If a line in the listing below contains "media", return that line.

╭─ RECORDS SUPPLIED

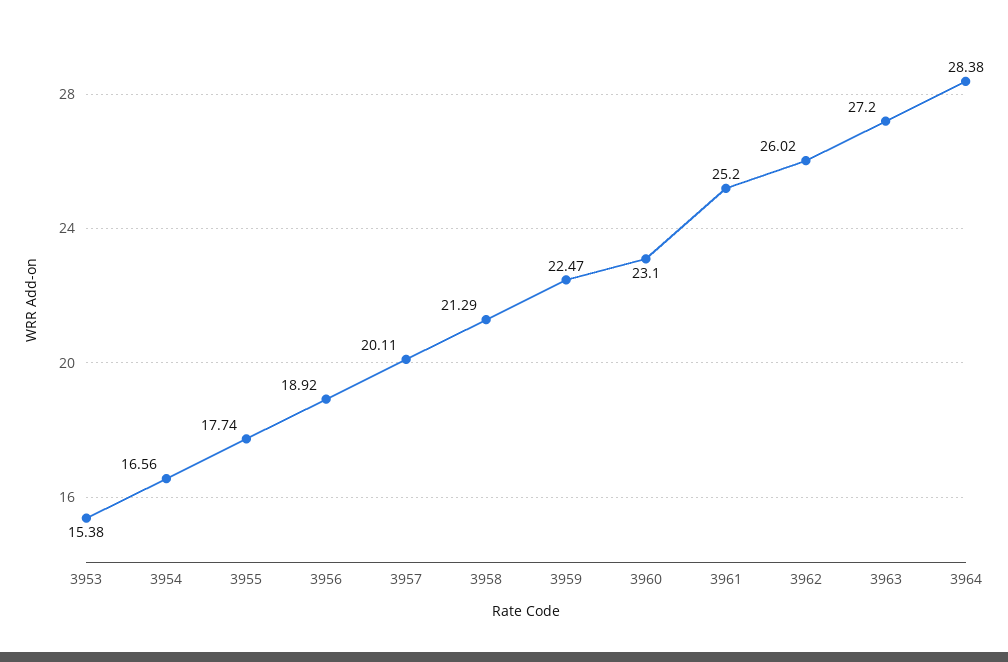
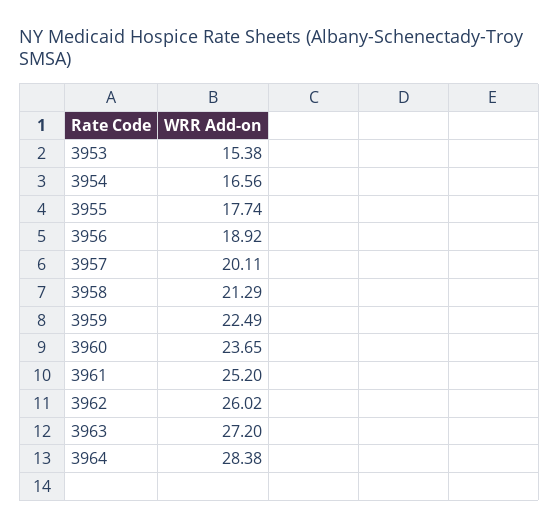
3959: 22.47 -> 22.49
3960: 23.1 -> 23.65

╰─
╭─ RECORDS SUPPLIED

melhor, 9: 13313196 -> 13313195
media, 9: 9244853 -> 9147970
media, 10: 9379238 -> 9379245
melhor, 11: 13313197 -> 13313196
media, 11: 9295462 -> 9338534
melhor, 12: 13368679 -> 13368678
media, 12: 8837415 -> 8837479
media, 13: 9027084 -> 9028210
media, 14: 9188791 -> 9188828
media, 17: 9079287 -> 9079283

╰─

RESPONSE AREA:
media, 9: 9244853 -> 9147970
media, 10: 9379238 -> 9379245
media, 11: 9295462 -> 9338534
media, 12: 8837415 -> 8837479
media, 13: 9027084 -> 9028210
media, 14: 9188791 -> 9188828
media, 17: 9079287 -> 9079283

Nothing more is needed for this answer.